Recent reports on the safety and long-term side-effects of a clinical trial that was listed at for macular degeneration has raised lots of questions on how clinical trials work and who should consider becoming a participant.  Here are some of the basics of clinical trials to provide you with a better understanding of how research works and what are the issues one should consider before signing a consent form.  First is a database of clinical trials being conducted throughout the world.  The listing of a study does not mean that the FDA or any other overseeing organization has provided its approval.


The purpose of a clinical trial can be one of two – either interventional or observational.  An interventional study is investigating a device, a drug or a behavior – such as diet.  The study may be introducing a new drug and comparing it to an established one or comparing the new drug to no treatment at all.  An observational study is doing just that, observing a specific patient population or disease to see perhaps what lifestyle choices contribute to or prevent a certain health condition.

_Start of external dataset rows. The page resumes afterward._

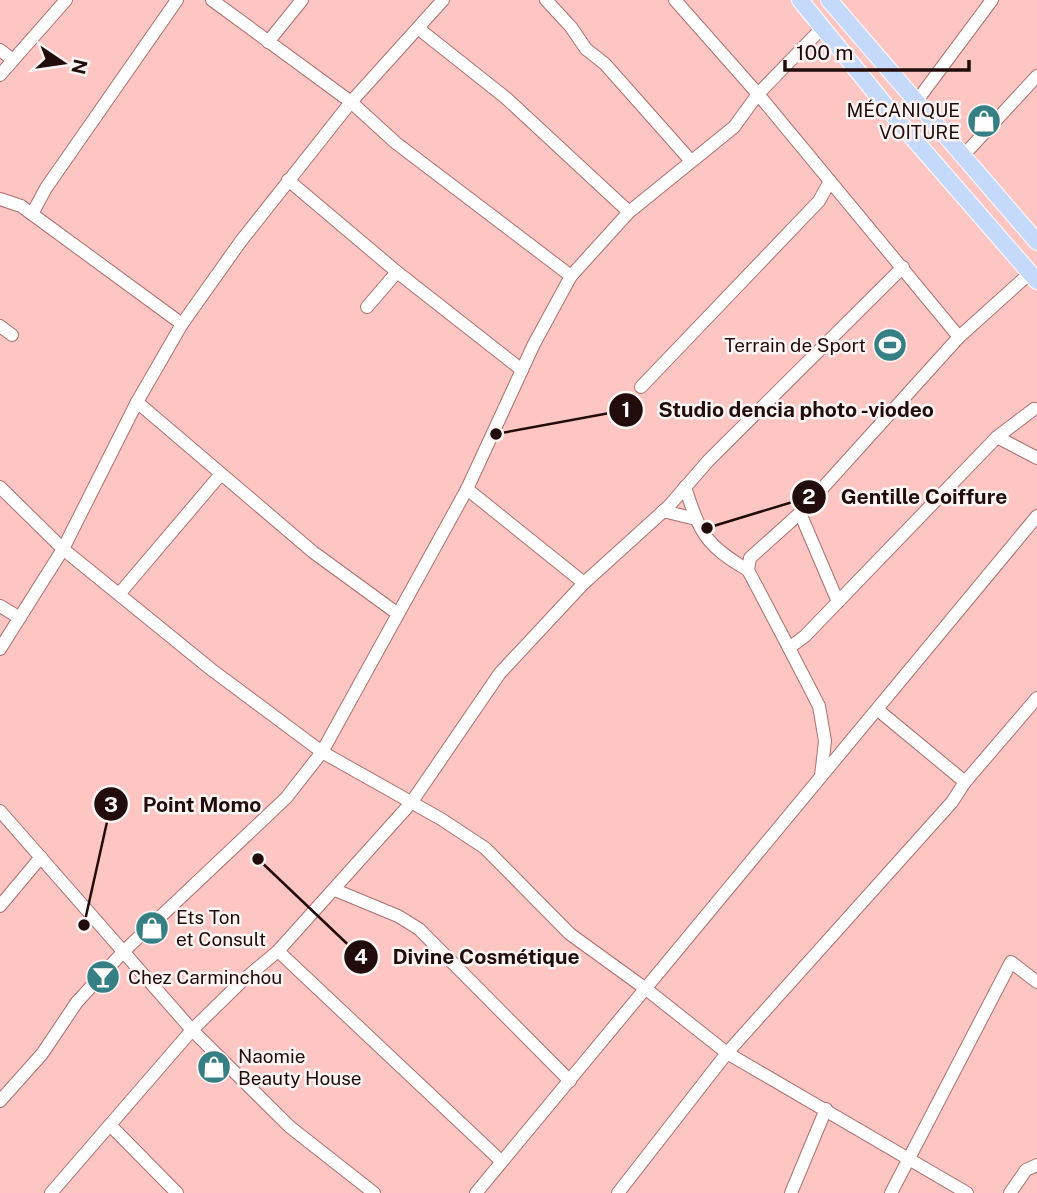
<svg xmlns="http://www.w3.org/2000/svg" width="1037" height="1193" viewBox="0 0 1037 1193" font-family="'Public Sans',sans-serif">
	<style>
		.lines { fill: none; stroke-linecap: round; stroke-linejoin: round }
		.minor-casing { stroke: #ae706e; stroke-width: 14 }
		.major-casing { stroke: #fff; stroke-width: 18 }
		.minor { stroke: #fff; stroke-width: 12 }
		.major { stroke: #c5d9fb; stroke-width: 16 }
		.labels { text-anchor: middle; stroke-width: 5; stroke-linejoin: round; paint-order: stroke }
		.poi-label { font-size: 19px; fill: #210b0b; stroke: #fcf5f4; text-anchor: start }
		.leader { fill: none; stroke: #210b0b; stroke-width: 2.5 }
		.callout-dot { fill: #210b0b; stroke: #fcf5f4; stroke-width: 2.5 }
		.mark-label { font-size: 21px; text-anchor: middle; font-weight: bold; fill: #fff }
		.callout-label { font-size: 21px; text-anchor: middle; font-weight: bold; fill: #210b0b; stroke: #fcf5f4; stroke-width: 5; stroke-linejoin: round; paint-order: stroke }
	</style>
	<rect width="100%" height="100%" fill="#fdc6c3"/>
	<g class="lines">
		<g class="minor-casing">
			<g id="minor">
				<polyline points="212,0 351,102 396,143 571,276"/>
				<polyline points="546,0 571,27 586,49 605,64 691,161"/>
				<polyline points="675,0 758,94 959,337 1030,273"/>
				<polyline points="419,29 506,98 629,212"/>
				<polyline points="268,42 302,0"/>
				<polyline points="0,50 13,60"/>
				<polyline points="0,75 66,0"/>
				<polyline points="916,102 992,0"/>
				<polyline points="962,157 1037,76"/>
				<polyline points="288,180 397,272 522,370"/>
				<polyline points="0,199 21,206 182,324"/>
				<polyline points="32,214 46,188 177,0"/>
				<polyline points="367,307 397,272"/>
				<polyline points="0,326 12,335"/>
				<polyline points="641,387 819,201 830,181"/>
				<polyline points="137,402 313,552 398,614"/>
				<polyline points="997,437 1037,458"/>
				<polyline points="0,487 63,549 212,670 322,752 441,819 485,848 570,934 646,989 727,1053 967,1193"/>
				<path d="M685 487C700 533 705 545 748 570"/>
				<polyline points="467,489 584,583 669,506 708,461 903,267"/>
				<polyline points="663,511 696,519"/>
				<polyline points="800,513 838,602"/>
				<polyline points="120,593 221,474"/>
				<polyline points="0,606 20,618"/>
				<polyline points="789,648 748,570 750,558 800,513 959,337"/>
				<polyline points="0,649 63,549 137,402 182,324 241,241 351,102 443,0"/>
				<polyline points="878,710 965,782"/>
				<polyline points="821,776 825,741 819,706 789,648 805,636 997,437 1034,409"/>
				<polyline points="0,811 192,1030 290,1127 374,1193"/>
				<polyline points="335,890 398,916 419,929 570,1081"/>
				<polyline points="0,906 41,857"/>
				<polyline points="278,951 501,1161"/>
				<polyline points="0,1101 42,1054 77,1002 123,952 286,798 322,752 467,489 534,344 571,276 629,212 734,127 758,94 823,27"/>
				<polyline points="110,1125 177,1193"/>
				<polyline points="51,1193 192,1030 241,982 278,951 411,803 500,673 584,583"/>
				<polyline points="476,1193 1037,516"/>
				<polyline points="618,1193 727,1053 952,802 965,782 1037,698"/>
				<polyline points="791,1193 826,1109"/>
				<polyline points="891,1193 1011,962 1037,982"/>
				<polyline points="1010,1193 1026,1170 1037,1165"/>
			</g>
		</g>
		<g class="major-casing">
			<g id="major">
				<polyline points="800,0 899,122 1037,281"/>
				<polyline points="829,0 1037,242"/>
			</g>
		</g>
		<use href="#minor" class="minor"/>
		<use href="#major" class="major"/>
	</g>
	<defs>
		<g id="shop-disc" transform="scale(1.75)"><circle r="9.5" fill="#367f84" stroke="#fcf5f4"/><path d="M-5-2.5h2.3a2.7 3.5 0 0 1 5.4 0H5L5.5 6h-11ZM-1.5-2.5h3a1.5 2.3 0 0 0-3 0Z" fill="#fff"/></g>
		<g id="stadium-disc" transform="scale(1.75)"><circle r="9.5" fill="#367f84" stroke="#fcf5f4"/><path d="M0-5a6.5 5 0 1 0 0 10a6.5 5 0 1 0 0-10ZM-3.5-1.8h7v3.6h-7Z" fill="#fff"/></g>
		<g id="bar-disc" transform="scale(1.75)"><circle r="9.5" fill="#367f84" stroke="#fcf5f4"/><path d="M-6-5H6L.8 .8V4.5H3.5V6h-7V4.5H-.8V.8Z" fill="#fff"/></g>
	</defs>
	<g fill-rule="evenodd">
		<use href="#shop-disc" x="984" y="121"/>
		<use href="#stadium-disc" x="890" y="345"/>
		<use href="#shop-disc" x="152" y="928"/>
		<use href="#bar-disc" x="103" y="977"/>
		<use href="#shop-disc" x="214" y="1067"/>
	</g>
	<g class="labels">
		<g class="poi-label">
			<text x="960" y="117" text-anchor="end">MÉCANIQUE<tspan x="960" dy="22">VOITURE</tspan></text>
			<text x="866" y="352" text-anchor="end">Terrain de Sport</text>
			<text x="176" y="924">Ets Ton<tspan x="176" dy="22">et Consult</tspan></text>
			<text x="128" y="984">Chez Carminchou</text>
			<text x="238" y="1063">Naomie<tspan x="238" dy="22">Beauty House</tspan></text>
		</g>
	</g>
	<path class="leader" d="M496 434L626 410M707 528L809 497M84 925L111 804M258 859L361 957"/>
	<g class="callout-dot">
		<circle cx="496" cy="434" r="7"/>
		<circle cx="707" cy="528" r="7"/>
		<circle cx="84" cy="925" r="7"/>
		<circle cx="258" cy="859" r="7"/>
		<circle cx="626" cy="410" r="18"/>
		<circle cx="809" cy="497" r="18"/>
		<circle cx="111" cy="804" r="18"/>
		<circle cx="361" cy="957" r="18"/>
	</g>
	<g class="mark-label">
		<text x="626" y="417">1</text>
		<text x="809" y="504">2</text>
		<text x="111" y="812">3</text>
		<text x="361" y="964">4</text>
	</g>
	<g class="callout-label">
		<text x="796" y="417">Studio dencia photo -viodeo</text>
		<text x="924" y="504">Gentille Coiffure</text>
		<text x="202" y="812">Point Momo</text>
		<text x="486" y="964">Divine Cosmétique</text>
	</g>
	<g transform="translate(63 63) rotate(103)" stroke="#fcf5f4" stroke-width="5" paint-order="stroke">
	<path d="M0-5L12 26L0 18L-12 26Z" fill="#210b0b"/>
	<text y="-10" font-size="19" font-weight="bold" text-anchor="middle" fill="#210b0b">N</text>
	</g>
	<path d="M785 60v10h184v-10" fill="none" stroke="#210b0b" stroke-width="3.5"/>
	<text x="796" y="60" font-size="21" fill="#210b0b" stroke="#fcf5f4" stroke-width="5" paint-order="stroke">100 m</text>
</svg>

The sponsor of a clinical trial is the entity who is responsible for the research and financially supports the study drug, device and team of investigators.  It could be a pharmaceutical company, an academic medical center, a non-profit group like BrightFocus Foundation, or a government agency, like the National Eye Institute.  In some cases it can be patient funded which means the patient pays for all the testing and treatment fees.


It is important to know what phase the clinical trial is in.  There are commonly 4 Phases starting with Phase 1 seeking to study the safety of a drug, a device or a procedure.  Phase 1 allows for only a very small number of participants until safety can be determined.   Phase 2 allows for more eligible participants and seeks to get a better understanding of efficacy.

Principal Investigator

The principal investigator is the person responsible for the entire study and oversees it even if there are multiple study site locations.  Typically this role of oversight is a medical doctor.

Institutional Review Board

The Institutional Review Board (IRB) is a group of health professionals whose job is to ensure that the rights and welfare of of the participants are protected.  Institutions that do not have an IRB can use one from an outside source.

Informed Consent

Signing an Informed Consent involves an exchange of information, knowledge and questions between the participant and the interviewer. There needs to be a verbal explanation of the study, an opportunity to get questions answered, and assurance that the patient comprehends the presented information on the intervention, along with risks, benefits and long or short term side effects.